* [Work instruction]:
Reproduce the text of every entry below word for word, omitting the pictures.

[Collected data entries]
────────────────────

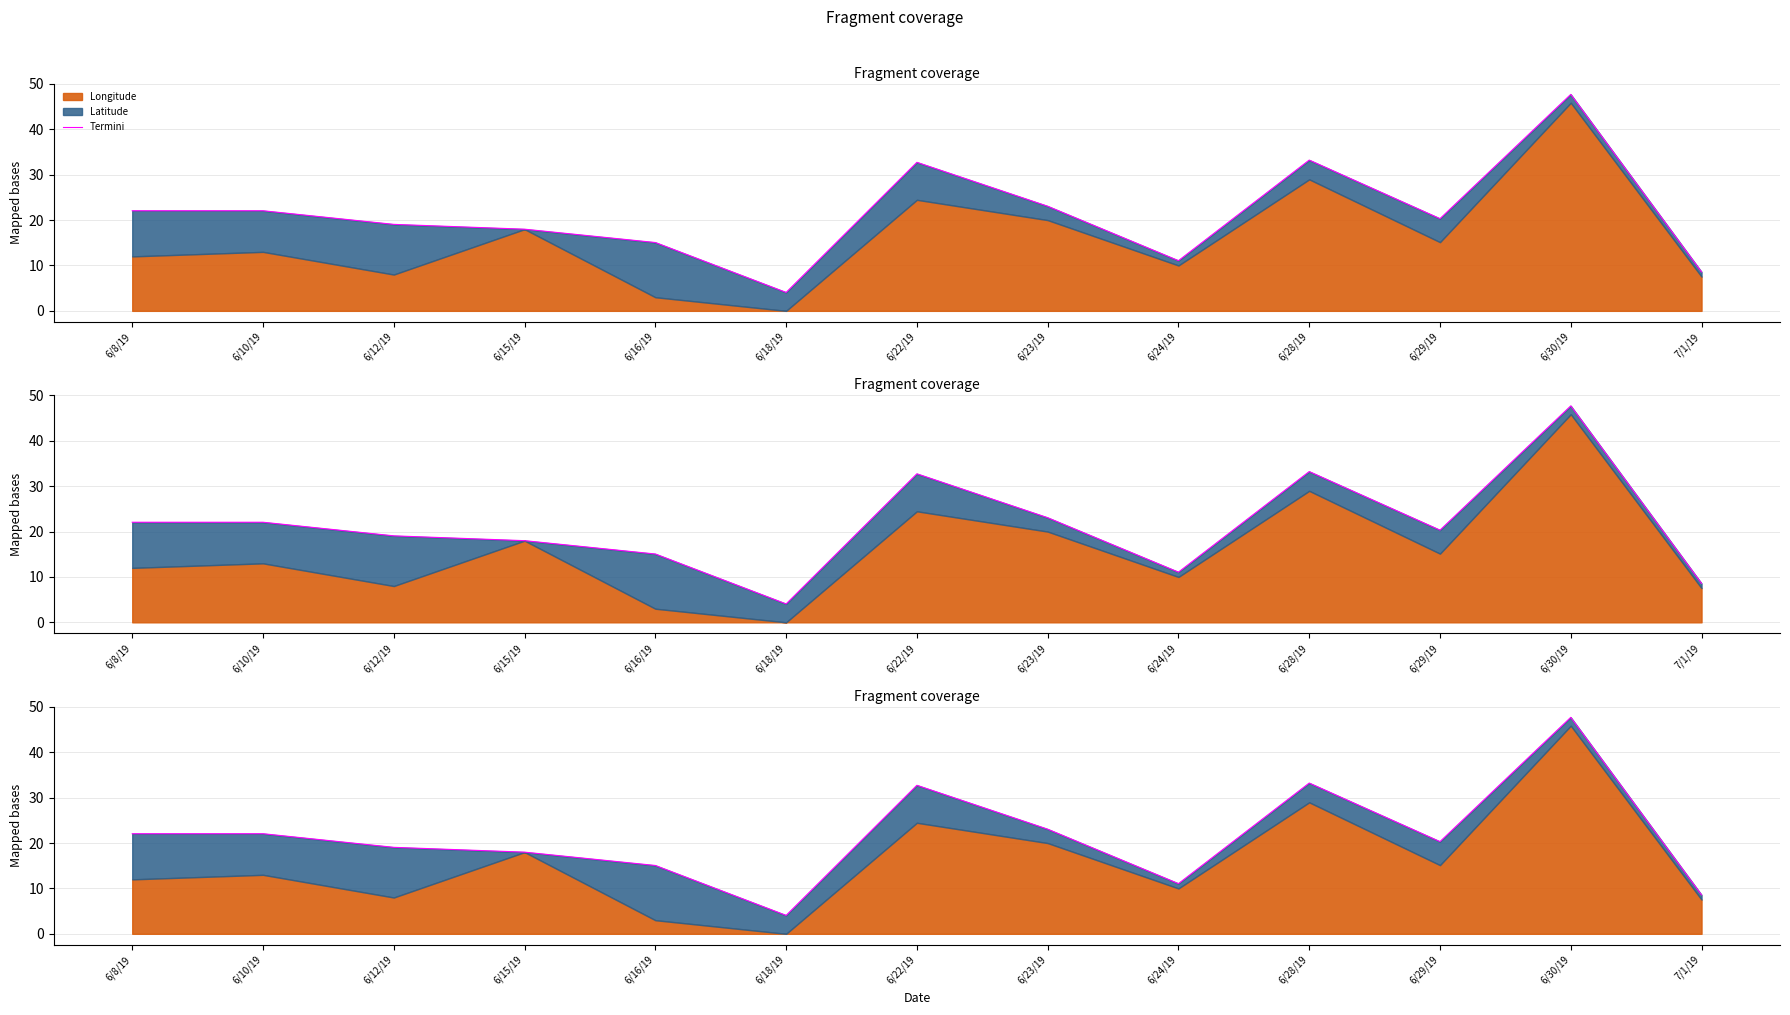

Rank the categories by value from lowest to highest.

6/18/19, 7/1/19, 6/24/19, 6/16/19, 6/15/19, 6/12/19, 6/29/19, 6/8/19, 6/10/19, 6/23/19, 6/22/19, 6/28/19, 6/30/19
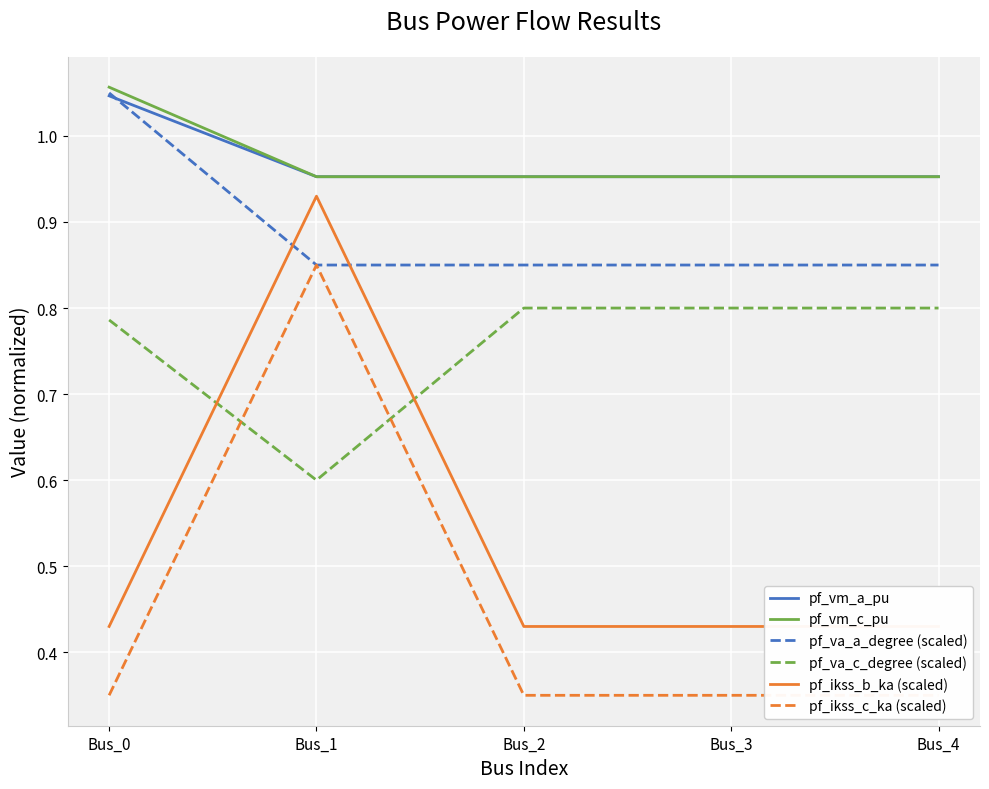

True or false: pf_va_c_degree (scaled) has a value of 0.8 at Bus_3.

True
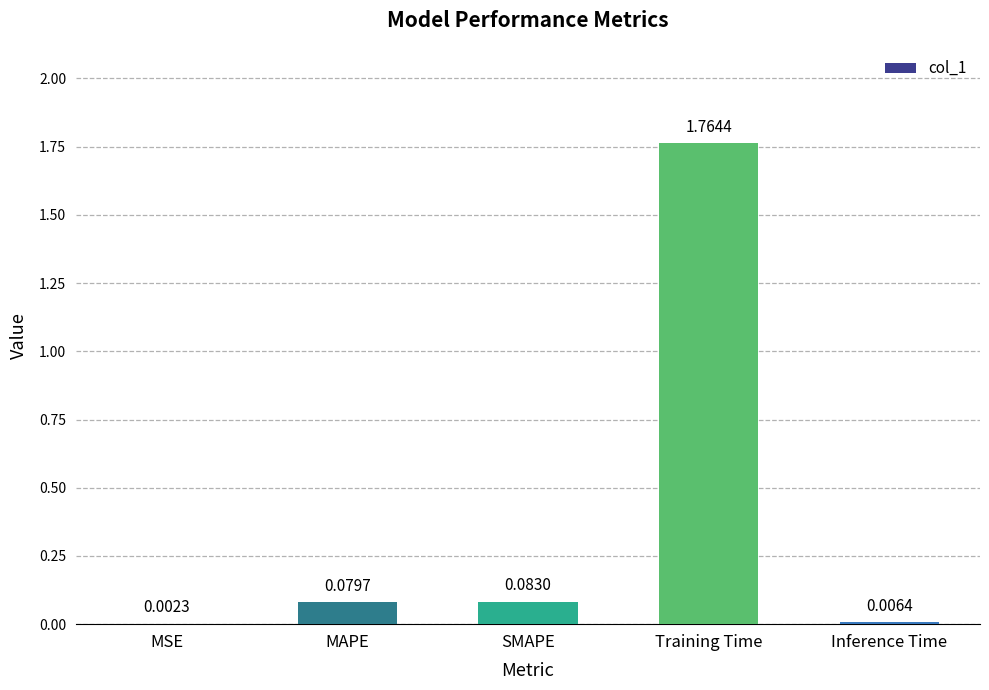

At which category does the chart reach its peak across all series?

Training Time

────────────────────

* [Solution for this problem]:
Rank the categories by value from lowest to highest.

6/18/19, 7/1/19, 6/24/19, 6/16/19, 6/15/19, 6/12/19, 6/29/19, 6/8/19, 6/10/19, 6/23/19, 6/22/19, 6/28/19, 6/30/19

True or false: pf_va_c_degree (scaled) has a value of 0.8 at Bus_3.

True

At which category does the chart reach its peak across all series?

Training Time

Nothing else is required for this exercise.